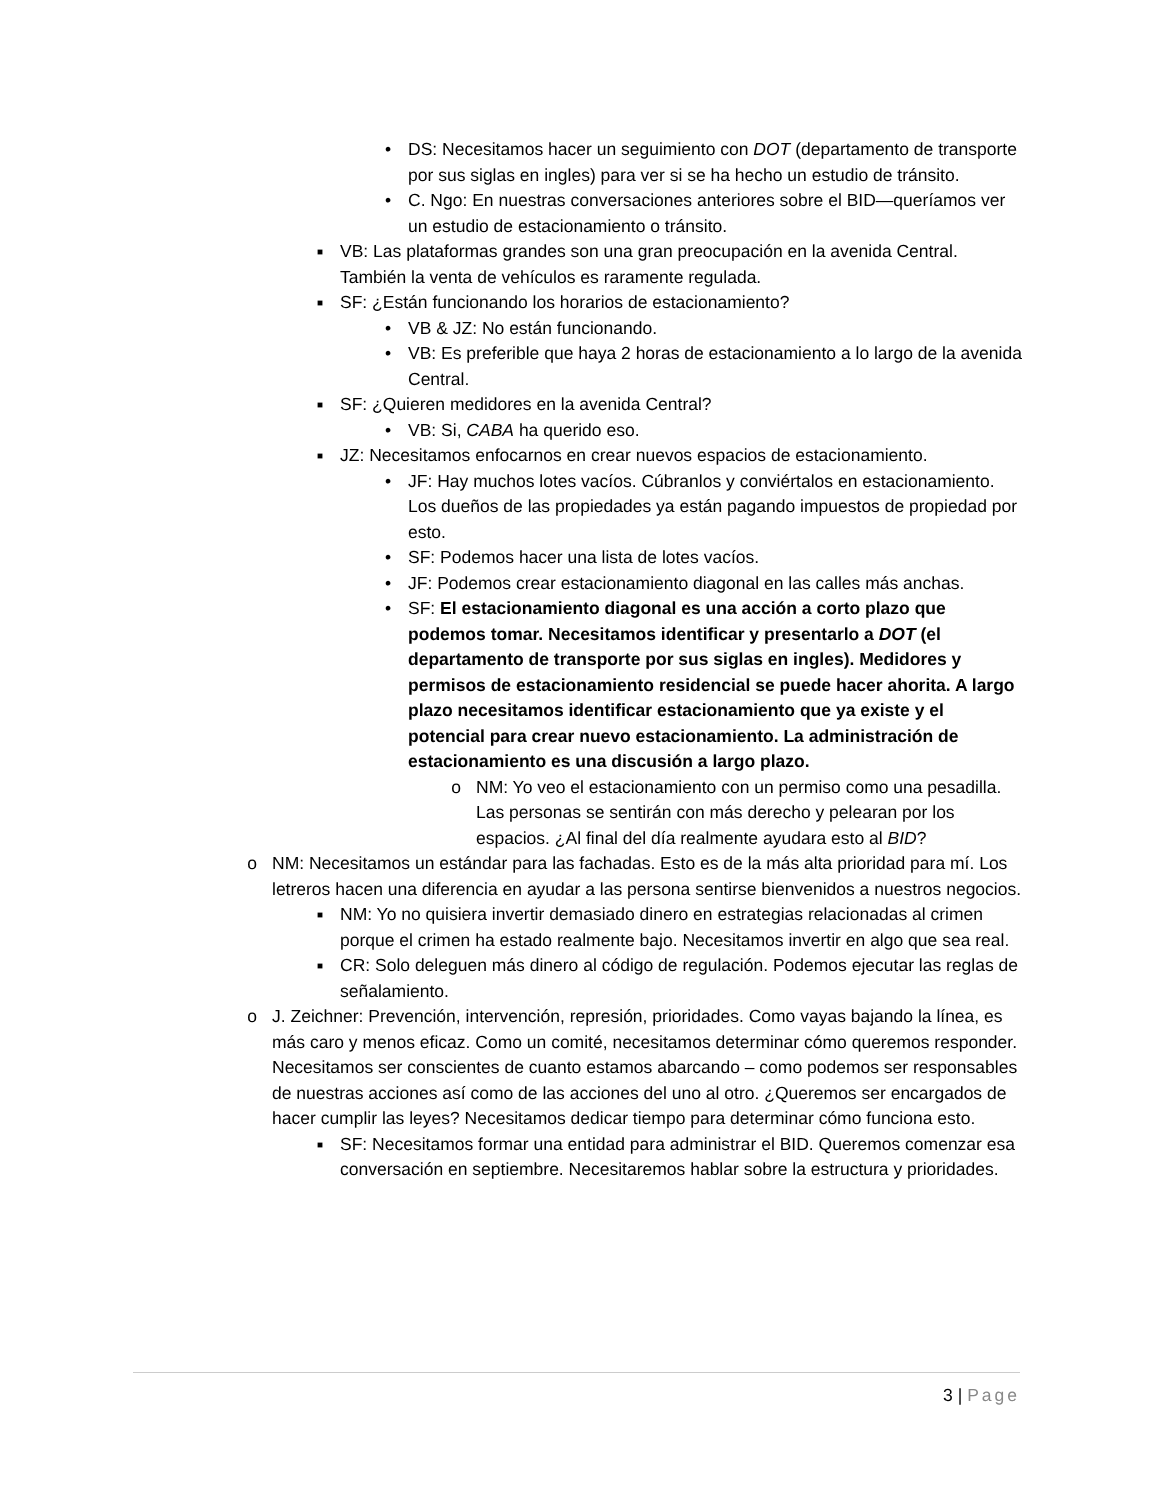• DS: Necesitamos hacer un seguimiento con DOT (departamento de transporte por sus siglas en ingles) para ver si se ha hecho un estudio de tránsito.
• C. Ngo: En nuestras conversaciones anteriores sobre el BID—queríamos ver un estudio de estacionamiento o tránsito.
■ VB: Las plataformas grandes son una gran preocupación en la avenida Central. También la venta de vehículos es raramente regulada.
■ SF: ¿Están funcionando los horarios de estacionamiento?
• VB & JZ: No están funcionando.
• VB: Es preferible que haya 2 horas de estacionamiento a lo largo de la avenida Central.
■ SF: ¿Quieren medidores en la avenida Central?
• VB: Si, CABA ha querido eso.
■ JZ: Necesitamos enfocarnos en crear nuevos espacios de estacionamiento.
• JF: Hay muchos lotes vacíos. Cúbranlos y conviértalos en estacionamiento. Los dueños de las propiedades ya están pagando impuestos de propiedad por esto.
• SF: Podemos hacer una lista de lotes vacíos.
• JF: Podemos crear estacionamiento diagonal en las calles más anchas.
• SF: El estacionamiento diagonal es una acción a corto plazo que podemos tomar. Necesitamos identificar y presentarlo a DOT (el departamento de transporte por sus siglas en ingles). Medidores y permisos de estacionamiento residencial se puede hacer ahorita. A largo plazo necesitamos identificar estacionamiento que ya existe y el potencial para crear nuevo estacionamiento. La administración de estacionamiento es una discusión a largo plazo.
o NM: Yo veo el estacionamiento con un permiso como una pesadilla. Las personas se sentirán con más derecho y pelearan por los espacios. ¿Al final del día realmente ayudara esto al BID?
o NM: Necesitamos un estándar para las fachadas. Esto es de la más alta prioridad para mí. Los letreros hacen una diferencia en ayudar a las persona sentirse bienvenidos a nuestros negocios.
■ NM: Yo no quisiera invertir demasiado dinero en estrategias relacionadas al crimen porque el crimen ha estado realmente bajo. Necesitamos invertir en algo que sea real.
■ CR: Solo deleguen más dinero al código de regulación. Podemos ejecutar las reglas de señalamiento.
o J. Zeichner: Prevención, intervención, represión, prioridades. Como vayas bajando la línea, es más caro y menos eficaz. Como un comité, necesitamos determinar cómo queremos responder. Necesitamos ser conscientes de cuanto estamos abarcando – como podemos ser responsables de nuestras acciones así como de las acciones del uno al otro. ¿Queremos ser encargados de hacer cumplir las leyes? Necesitamos dedicar tiempo para determinar cómo funciona esto.
■ SF: Necesitamos formar una entidad para administrar el BID. Queremos comenzar esa conversación en septiembre. Necesitaremos hablar sobre la estructura y prioridades.
3 | Page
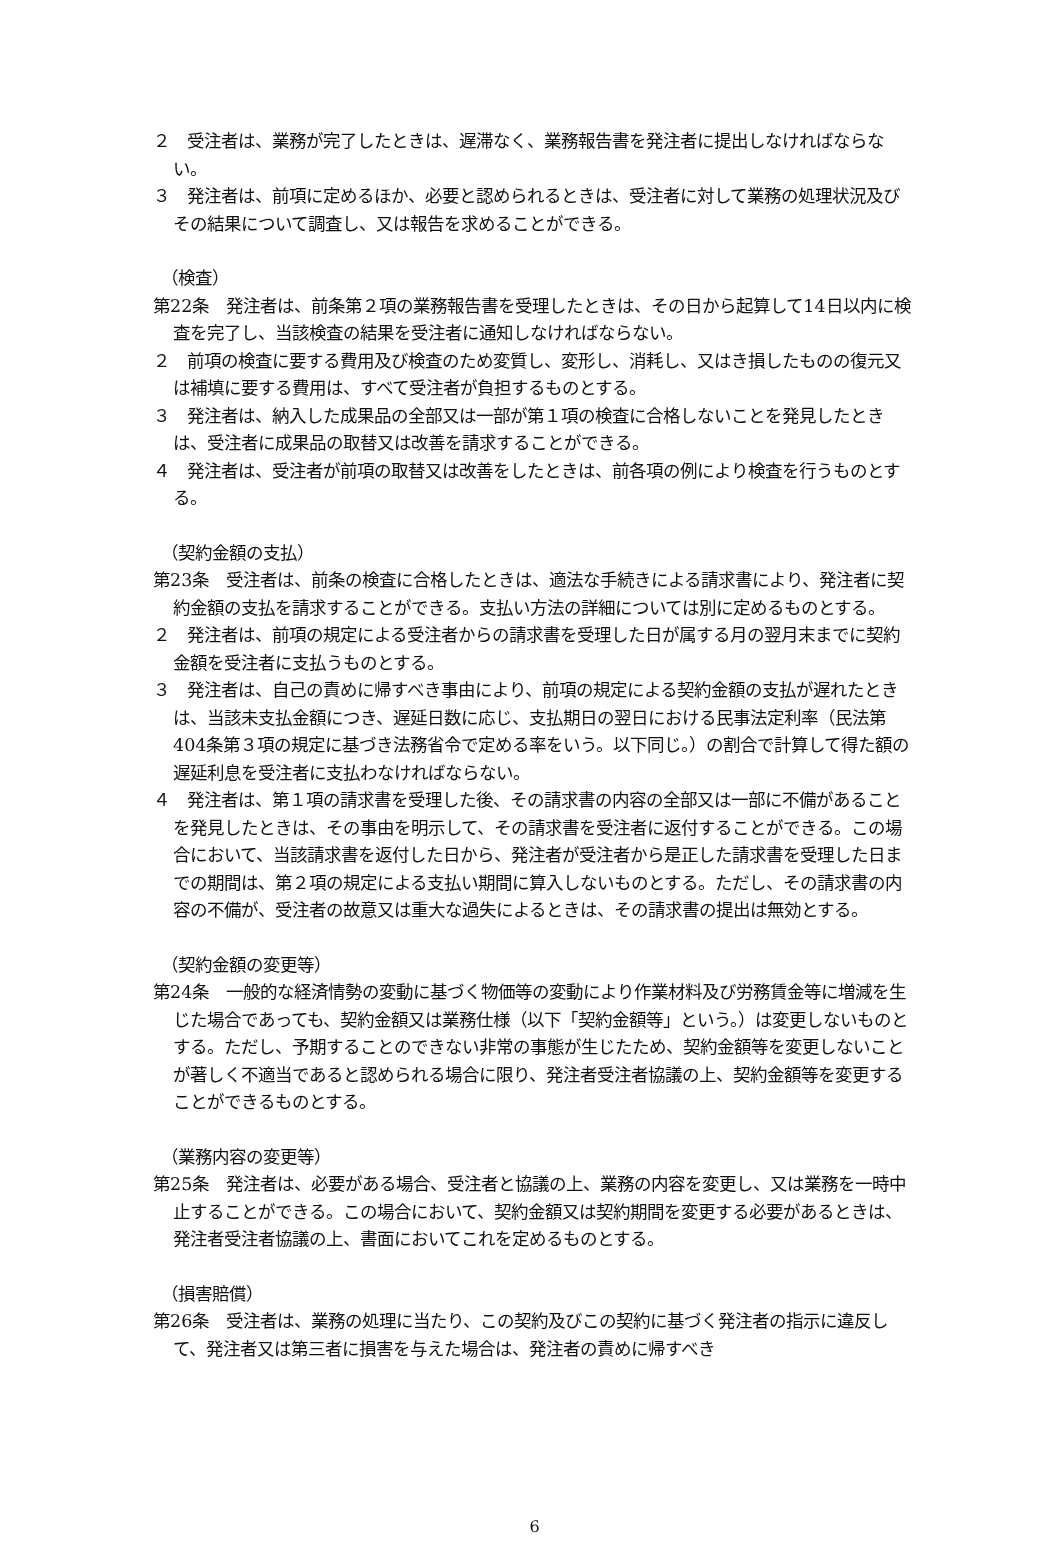２　受注者は、業務が完了したときは、遅滞なく、業務報告書を発注者に提出しなければならない。
３　発注者は、前項に定めるほか、必要と認められるときは、受注者に対して業務の処理状況及びその結果について調査し、又は報告を求めることができる。
（検査）
第22条　発注者は、前条第２項の業務報告書を受理したときは、その日から起算して14日以内に検査を完了し、当該検査の結果を受注者に通知しなければならない。
２　前項の検査に要する費用及び検査のため変質し、変形し、消耗し、又はき損したものの復元又は補填に要する費用は、すべて受注者が負担するものとする。
３　発注者は、納入した成果品の全部又は一部が第１項の検査に合格しないことを発見したときは、受注者に成果品の取替又は改善を請求することができる。
４　発注者は、受注者が前項の取替又は改善をしたときは、前各項の例により検査を行うものとする。
（契約金額の支払）
第23条　受注者は、前条の検査に合格したときは、適法な手続きによる請求書により、発注者に契約金額の支払を請求することができる。支払い方法の詳細については別に定めるものとする。
２　発注者は、前項の規定による受注者からの請求書を受理した日が属する月の翌月末までに契約金額を受注者に支払うものとする。
３　発注者は、自己の責めに帰すべき事由により、前項の規定による契約金額の支払が遅れたときは、当該未支払金額につき、遅延日数に応じ、支払期日の翌日における民事法定利率（民法第404条第３項の規定に基づき法務省令で定める率をいう。以下同じ。）の割合で計算して得た額の遅延利息を受注者に支払わなければならない。
４　発注者は、第１項の請求書を受理した後、その請求書の内容の全部又は一部に不備があることを発見したときは、その事由を明示して、その請求書を受注者に返付することができる。この場合において、当該請求書を返付した日から、発注者が受注者から是正した請求書を受理した日までの期間は、第２項の規定による支払い期間に算入しないものとする。ただし、その請求書の内容の不備が、受注者の故意又は重大な過失によるときは、その請求書の提出は無効とする。
（契約金額の変更等）
第24条　一般的な経済情勢の変動に基づく物価等の変動により作業材料及び労務賃金等に増減を生じた場合であっても、契約金額又は業務仕様（以下「契約金額等」という。）は変更しないものとする。ただし、予期することのできない非常の事態が生じたため、契約金額等を変更しないことが著しく不適当であると認められる場合に限り、発注者受注者協議の上、契約金額等を変更することができるものとする。
（業務内容の変更等）
第25条　発注者は、必要がある場合、受注者と協議の上、業務の内容を変更し、又は業務を一時中止することができる。この場合において、契約金額又は契約期間を変更する必要があるときは、発注者受注者協議の上、書面においてこれを定めるものとする。
（損害賠償）
第26条　受注者は、業務の処理に当たり、この契約及びこの契約に基づく発注者の指示に違反して、発注者又は第三者に損害を与えた場合は、発注者の責めに帰すべき
6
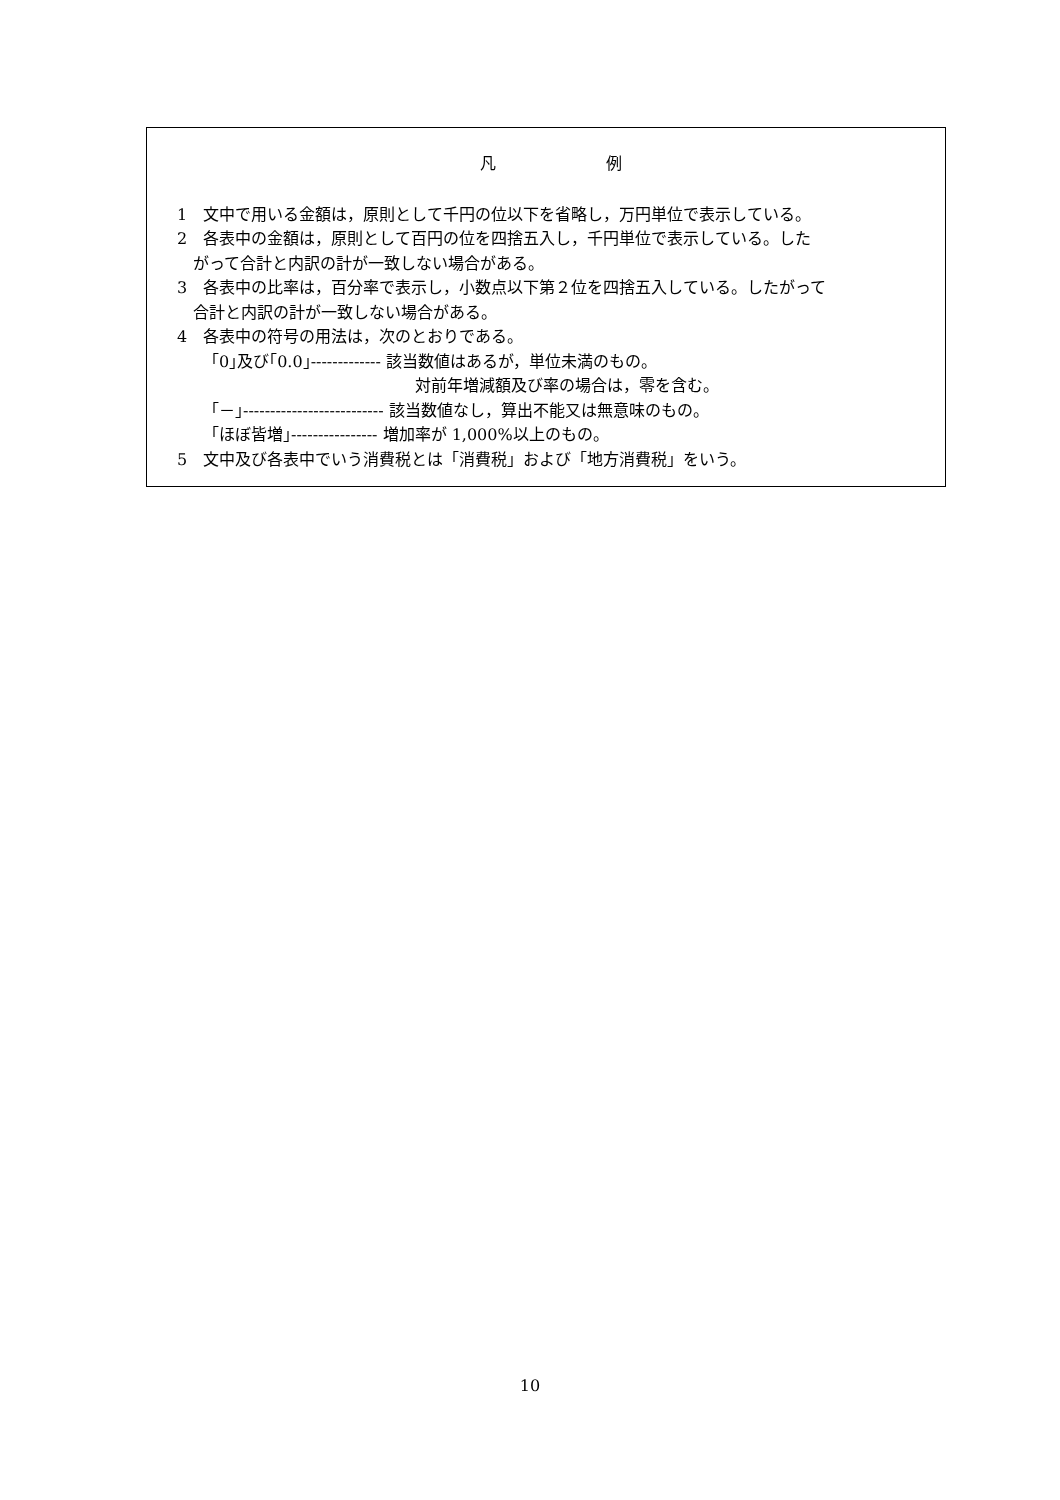凡 例
1　文中で用いる金額は，原則として千円の位以下を省略し，万円単位で表示している。
2　各表中の金額は，原則として百円の位を四捨五入し，千円単位で表示している。した
がって合計と内訳の計が一致しない場合がある。
3　各表中の比率は，百分率で表示し，小数点以下第２位を四捨五入している。したがって
合計と内訳の計が一致しない場合がある。
4　各表中の符号の用法は，次のとおりである。
｢0｣及び｢0.0｣------------- 該当数値はあるが，単位未満のもの。
対前年増減額及び率の場合は，零を含む。
｢－｣-------------------------- 該当数値なし，算出不能又は無意味のもの。
｢ほぼ皆増｣---------------- 増加率が 1,000%以上のもの。
5　文中及び各表中でいう消費税とは「消費税」および「地方消費税」をいう。
10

──────────

● Directions for this task
The job is to return the listing above exactly, minus its pictures.

● Expected answer
• DS: Necesitamos hacer un seguimiento con DOT (departamento de transporte por sus siglas en ingles) para ver si se ha hecho un estudio de tránsito.
• C. Ngo: En nuestras conversaciones anteriores sobre el BID—queríamos ver un estudio de estacionamiento o tránsito.
■ VB: Las plataformas grandes son una gran preocupación en la avenida Central. También la venta de vehículos es raramente regulada.
■ SF: ¿Están funcionando los horarios de estacionamiento?
• VB & JZ: No están funcionando.
• VB: Es preferible que haya 2 horas de estacionamiento a lo largo de la avenida Central.
■ SF: ¿Quieren medidores en la avenida Central?
• VB: Si, CABA ha querido eso.
■ JZ: Necesitamos enfocarnos en crear nuevos espacios de estacionamiento.
• JF: Hay muchos lotes vacíos. Cúbranlos y conviértalos en estacionamiento. Los dueños de las propiedades ya están pagando impuestos de propiedad por esto.
• SF: Podemos hacer una lista de lotes vacíos.
• JF: Podemos crear estacionamiento diagonal en las calles más anchas.
• SF: El estacionamiento diagonal es una acción a corto plazo que podemos tomar. Necesitamos identificar y presentarlo a DOT (el departamento de transporte por sus siglas en ingles). Medidores y permisos de estacionamiento residencial se puede hacer ahorita. A largo plazo necesitamos identificar estacionamiento que ya existe y el potencial para crear nuevo estacionamiento. La administración de estacionamiento es una discusión a largo plazo.
o NM: Yo veo el estacionamiento con un permiso como una pesadilla. Las personas se sentirán con más derecho y pelearan por los espacios. ¿Al final del día realmente ayudara esto al BID?
o NM: Necesitamos un estándar para las fachadas. Esto es de la más alta prioridad para mí. Los letreros hacen una diferencia en ayudar a las persona sentirse bienvenidos a nuestros negocios.
■ NM: Yo no quisiera invertir demasiado dinero en estrategias relacionadas al crimen porque el crimen ha estado realmente bajo. Necesitamos invertir en algo que sea real.
■ CR: Solo deleguen más dinero al código de regulación. Podemos ejecutar las reglas de señalamiento.
o J. Zeichner: Prevención, intervención, represión, prioridades. Como vayas bajando la línea, es más caro y menos eficaz. Como un comité, necesitamos determinar cómo queremos responder. Necesitamos ser conscientes de cuanto estamos abarcando – como podemos ser responsables de nuestras acciones así como de las acciones del uno al otro. ¿Queremos ser encargados de hacer cumplir las leyes? Necesitamos dedicar tiempo para determinar cómo funciona esto.
■ SF: Necesitamos formar una entidad para administrar el BID. Queremos comenzar esa conversación en septiembre. Necesitaremos hablar sobre la estructura y prioridades.
3 | Page
２　受注者は、業務が完了したときは、遅滞なく、業務報告書を発注者に提出しなければならない。
３　発注者は、前項に定めるほか、必要と認められるときは、受注者に対して業務の処理状況及びその結果について調査し、又は報告を求めることができる。
（検査）
第22条　発注者は、前条第２項の業務報告書を受理したときは、その日から起算して14日以内に検査を完了し、当該検査の結果を受注者に通知しなければならない。
２　前項の検査に要する費用及び検査のため変質し、変形し、消耗し、又はき損したものの復元又は補填に要する費用は、すべて受注者が負担するものとする。
３　発注者は、納入した成果品の全部又は一部が第１項の検査に合格しないことを発見したときは、受注者に成果品の取替又は改善を請求することができる。
４　発注者は、受注者が前項の取替又は改善をしたときは、前各項の例により検査を行うものとする。
（契約金額の支払）
第23条　受注者は、前条の検査に合格したときは、適法な手続きによる請求書により、発注者に契約金額の支払を請求することができる。支払い方法の詳細については別に定めるものとする。
２　発注者は、前項の規定による受注者からの請求書を受理した日が属する月の翌月末までに契約金額を受注者に支払うものとする。
３　発注者は、自己の責めに帰すべき事由により、前項の規定による契約金額の支払が遅れたときは、当該未支払金額につき、遅延日数に応じ、支払期日の翌日における民事法定利率（民法第404条第３項の規定に基づき法務省令で定める率をいう。以下同じ。）の割合で計算して得た額の遅延利息を受注者に支払わなければならない。
４　発注者は、第１項の請求書を受理した後、その請求書の内容の全部又は一部に不備があることを発見したときは、その事由を明示して、その請求書を受注者に返付することができる。この場合において、当該請求書を返付した日から、発注者が受注者から是正した請求書を受理した日までの期間は、第２項の規定による支払い期間に算入しないものとする。ただし、その請求書の内容の不備が、受注者の故意又は重大な過失によるときは、その請求書の提出は無効とする。
（契約金額の変更等）
第24条　一般的な経済情勢の変動に基づく物価等の変動により作業材料及び労務賃金等に増減を生じた場合であっても、契約金額又は業務仕様（以下「契約金額等」という。）は変更しないものとする。ただし、予期することのできない非常の事態が生じたため、契約金額等を変更しないことが著しく不適当であると認められる場合に限り、発注者受注者協議の上、契約金額等を変更することができるものとする。
（業務内容の変更等）
第25条　発注者は、必要がある場合、受注者と協議の上、業務の内容を変更し、又は業務を一時中止することができる。この場合において、契約金額又は契約期間を変更する必要があるときは、発注者受注者協議の上、書面においてこれを定めるものとする。
（損害賠償）
第26条　受注者は、業務の処理に当たり、この契約及びこの契約に基づく発注者の指示に違反して、発注者又は第三者に損害を与えた場合は、発注者の責めに帰すべき
6
凡 例
1　文中で用いる金額は，原則として千円の位以下を省略し，万円単位で表示している。
2　各表中の金額は，原則として百円の位を四捨五入し，千円単位で表示している。した
がって合計と内訳の計が一致しない場合がある。
3　各表中の比率は，百分率で表示し，小数点以下第２位を四捨五入している。したがって
合計と内訳の計が一致しない場合がある。
4　各表中の符号の用法は，次のとおりである。
｢0｣及び｢0.0｣------------- 該当数値はあるが，単位未満のもの。
対前年増減額及び率の場合は，零を含む。
｢－｣-------------------------- 該当数値なし，算出不能又は無意味のもの。
｢ほぼ皆増｣---------------- 増加率が 1,000%以上のもの。
5　文中及び各表中でいう消費税とは「消費税」および「地方消費税」をいう。
10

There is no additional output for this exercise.